Taking AGS out to coffee

Going through the tutorials for AGS, and we seem to be getting along quite nicely. I’d began a project once before, which didn’t get very far. But it does mean I have a bit of a background, albeit not much.

So one of my big things about video games is: the story being told MUST require the genre. What I mean is; if the story could be told without being a video game, it shouldn’t be made as a video game. The same goes for any piece of media. A great example of this is a game that just came out called Miasmata. It’s about a plague-stricken scientist trying to find the cure on a deserted island while being stalked by this weird catlike creature. The game involves finding plants and using what skills a plague scientist would realistically have; cartography, botany, and desperate ineffective self-defense skills.

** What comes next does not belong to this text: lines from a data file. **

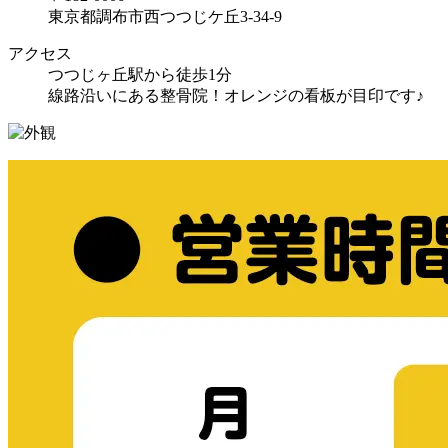
東京都調布市西つつじケ丘3-34-9
アクセス
つつじヶ丘駅から徒歩1分
線路沿いにある整骨院！オレンジの看板が目印です♪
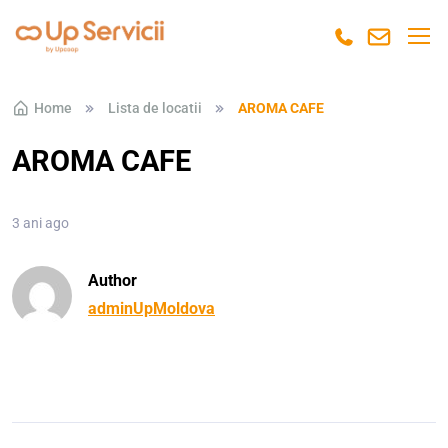
Skip to navigation
Skip to content
Home
Lista de locatii
AROMA CAFE
AROMA CAFE
3 ani ago
Author
adminUpMoldova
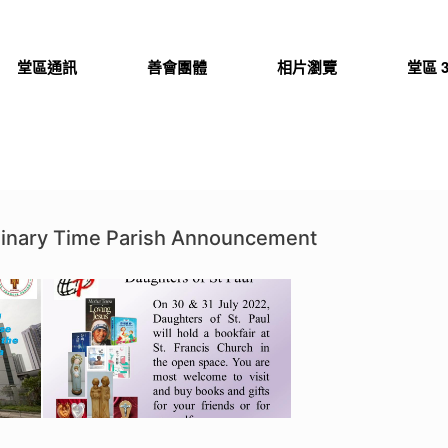
堂區通訊
善會團體
相片瀏覽
堂區 3
dinary Time Parish Announcement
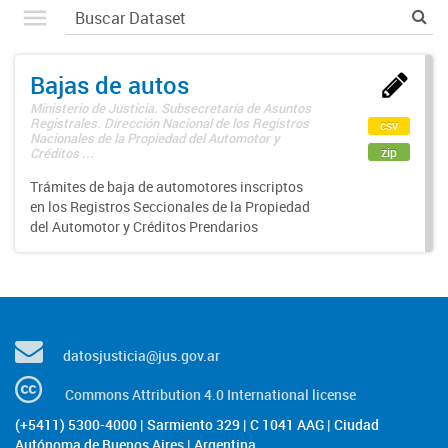
Bajas de autos
Ministerio de Justicia. Subsecretaría de Asuntos
Registrales. Dirección Nacional de los Registros
csv
Nacionales de la Propiedad del Automotor y
zip
Créditos ...
Trámites de baja de automotores inscriptos
en los Registros Seccionales de la Propiedad
del Automotor y Créditos Prendarios
datosjusticia@jus.gov.ar
Commons Attribution 4.0 International license
(+5411) 5300-4000 | Sarmiento 329 | C 1041 AAG | Ciudad
Autónoma de Buenos Aires | Argentina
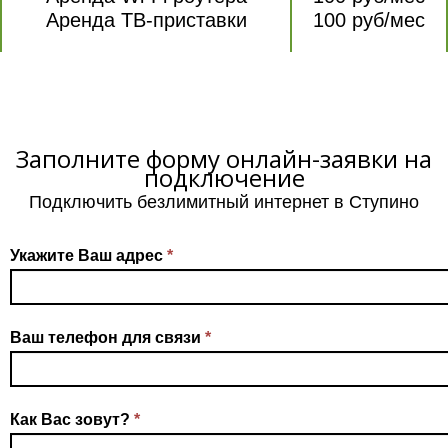
Аренда ТВ-приставки
100 руб/мес
Заполните форму онлайн-заявки на
подключение
Подключить безлимитный интернет в Ступино
Укажите Ваш адрес
*
Ваш телефон для связи
*
Как Вас зовут?
*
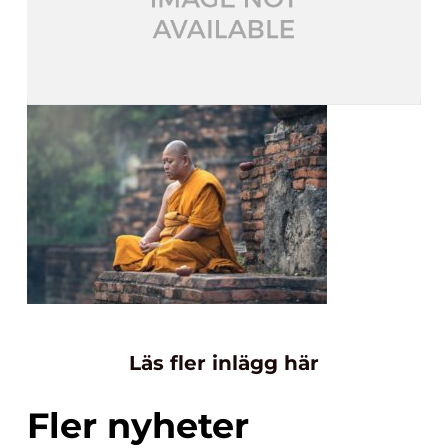
Läs fler inlägg här
Fler nyheter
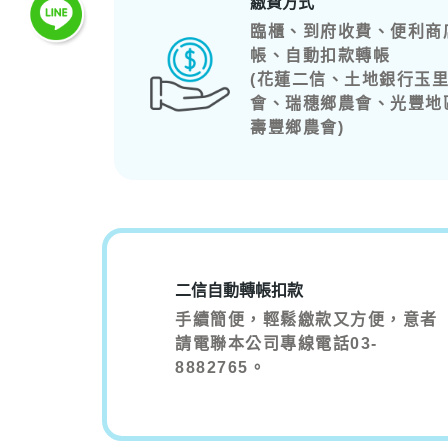
繳費方式
臨櫃、到府收費、便利商
帳、自動扣款轉帳
(花蓮二信、土地銀行玉
會、瑞穗鄉農會、光豐地
壽豐鄉農會)
二信自動轉帳扣款
手續簡便，輕鬆繳款又方便，意者
請電聯本公司專線電話03-
8882765。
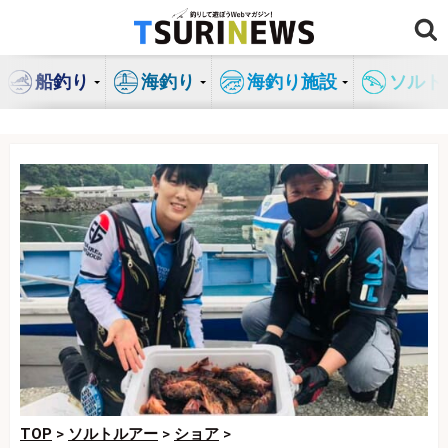
コ
ン
テ
船釣り
海釣り
海釣り施設
ソルト
ン
ツ
へ
ス
キ
ッ
プ
TOP
>
ソルトルアー
>
ショア
>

Miasmata’s story could not be told in any other genre.

For that reason, I’m choosing to tell a story that focuses on artificial intelligence and what it means to be a virtual program. For a few days now I’ve struggled with determining how exactly I would do that; would every room be a circuit-board or a jumble of wires with zipping lights or something?

It was halfway through posing at my day job (I’m a nude model) that I realized I could portray AI as if they see the internet the same way we see the real world. So, picture an opening scene where the protagonist stands on a lonely sidewalk in a quiet town. Only, highlighting every house gives the response “It’s a server” and a found key is called “password” in the inventory. Make sense? We’ll see if the idea sticks. Tomorrow, a little more info on hos AGS is turning out, and a breakdown of our protagonist.

Take Two

I bet all zero of you reading this are noticing the significant timestamp between now and the last post and have given up on this blog. While I’m sorry to have let you nonexistent people down, I’m back in the saddle and working on a game. It’s just not the same game.

I finished the Javascript class and made a checkers game, but I didn’t really learn enough to make the game I hoped to. So this quarter, I plan to take this blog a different direction; I’m going to make a bunch of games, each using a different popular ‘game maker’ on the internet. The first up is “Adventure Game Studio”, and in order to keep my interest peaked in the project most games will expand on some story in the Darwin’s Soldiers canon.